Geburtshelfer des Akademiegesetzes

Hans-Jochen Vogel zum 90. Geburtstag

Tutzing / Aus der Akademie / Online seit: 03.02.2016

Von: Ursula Münch

Hans-Jochen Vogel

Architekt des Akademiegesetzes: Hans-Jochen Vogel (foto: wikimedia commons/ Henning Schlottmann)

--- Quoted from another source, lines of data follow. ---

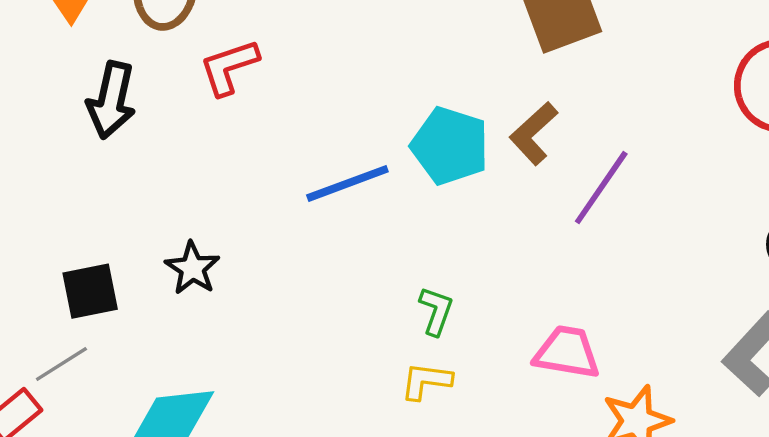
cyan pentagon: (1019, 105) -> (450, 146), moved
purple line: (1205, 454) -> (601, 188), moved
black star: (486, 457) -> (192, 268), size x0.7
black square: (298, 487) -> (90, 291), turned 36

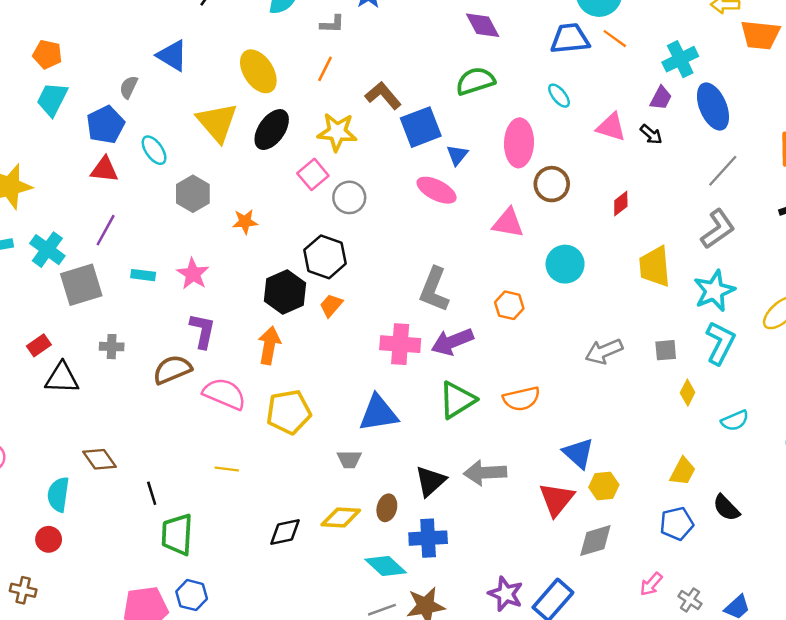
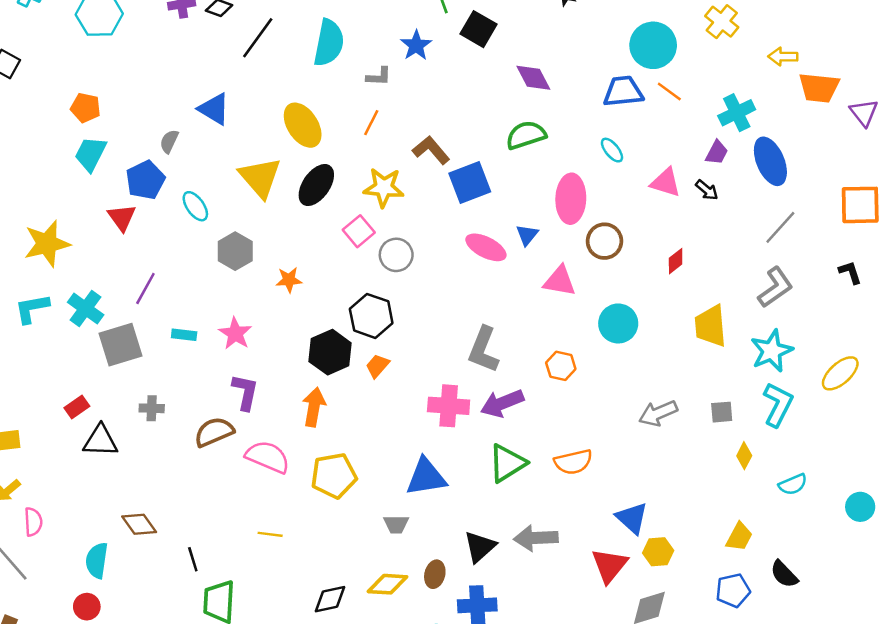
blue triangle: (457, 155) -> (527, 235), moved
red triangle: (104, 170) -> (122, 217), moved, turned 48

Die Verdienste von Hans-Jochen Vogel in seinen verschiedenen Ämtern – u.a. als Münchner Oberbürgermeister (1960-1972), Bundesminister der Justiz (1974-1981), Fraktionsvorsitzender der SPD-Fraktion im Deutschen Bundestag (1983-1991), SPD-Parteivorsitzender (1987-1991), Kanzlerkandidat der SPD (1983) oder auch als „normaler“ Bundestagsabgeordneter (bis 1994) – sind so groß, dass in den meisten Betrachtungen eine Facette seines vielfältigen Wirkens untergeht: Seine Tätigkeit als junger Mitarbeiter für den damaligen Ministerpräsidenten Wilhelm Hoegner (SPD) in der Bayerischen Staatskanzlei.

Wilhelm Hoegner, der bislang einzige Sozialdemokrat im Amt des Bayerischen Ministerpräsidenten nach 1945, stand von Dezember 1954 bis Oktober 1957 der sogenannten „Viererkoalition“ aus SPD, Bayernpartei, FDP und der Flüchtlingspartei GB/BHE vor. In die Amtszeit der Viererkoalition, deren „größter beziehungsweise einziger gemeinsamer Nenner“ (Karl-Ulrich Gelberg) die Bildungspolitik war, fiel die Entscheidung, im Freistaat Bayern eine Akademie für Politische Bildung zu errichten – und zwar auf gesetzlicher Grundlage.

Vogel entwarf 1955 das Akademiegesetz

Die Vorüberlegungen für dieses Landesgesetz gingen zwar auf Expertengespräche zwischen namhaften Wissenschaftlern, Politikern, Ministerialbeamten und Verbandsvertretern zurück. Der Referentenentwurf und auch dessen Begründung stammten aber von einem jungen Rechtsassessor, der im Alter von 29 Jahren Leiter des Arbeitskreises für die Sammlung des Bayerischen Landesrechts in der Bayerischen Staatskanzlei geworden war: von Regierungsrat Dr. Hans-Jochen Vogel. Er legte bereits am 31. Juli 1955, noch bevor ein Arbeitskreis aus Wissenschaftlern und Politikern zum zweiten Mal zusammenkam, den Entwurf für das spätere Gesetz vor. Für die Akademie ist dieses Gesetz bis heute ein Schatz. Das in der Bundesrepublik einzigartige Akademiegesetz bestimmt nicht nur, dass die Akademie als „Anstalt des Öffentlichen Rechts“ überparteilich arbeitet. Darüber hinaus trifft das „Gesetz über die Errichtung einer Akademie für Politische Bildung“ vom 27. Mai 1957 kluge Festlegungen etwa über die Berufung und Zusammensetzung des Kuratoriums, welches die Tätigkeit der Akademie überwacht. Auch in dieser Hinsicht hat der junge Regierungsrat Dr. Vogel, der dem Kuratorium von 1957 bis 1960 auch selbst angehörte, Weitblick bewiesen.

Grundlage für Forum, Kompetenzzentrum und Forschung

Am 3. Februar 2016 feiert Dr. Vogel seinen 90. Geburtstag. Wir gratulieren von ganzem Herzen und wünschen ihm noch viele gesunde Jahre. Vor allem aber bedanken wir uns bei ihm: Für seine Klugheit und Umsicht, die eine wichtige Grundlage dafür gelegt haben, dass die Akademie werden konnte, was sie heute ist: Ein überparteiliches Forum für Wissenschaft, Politik und Gesellschaft, ein bundesweit hoch geschätztes Kompetenzzentrum für politische Bildung und eine unabhängige Forschungsstätte, die im Jahr 2017 ebenfalls einen runden Geburtstag feiern darf: ihren 60.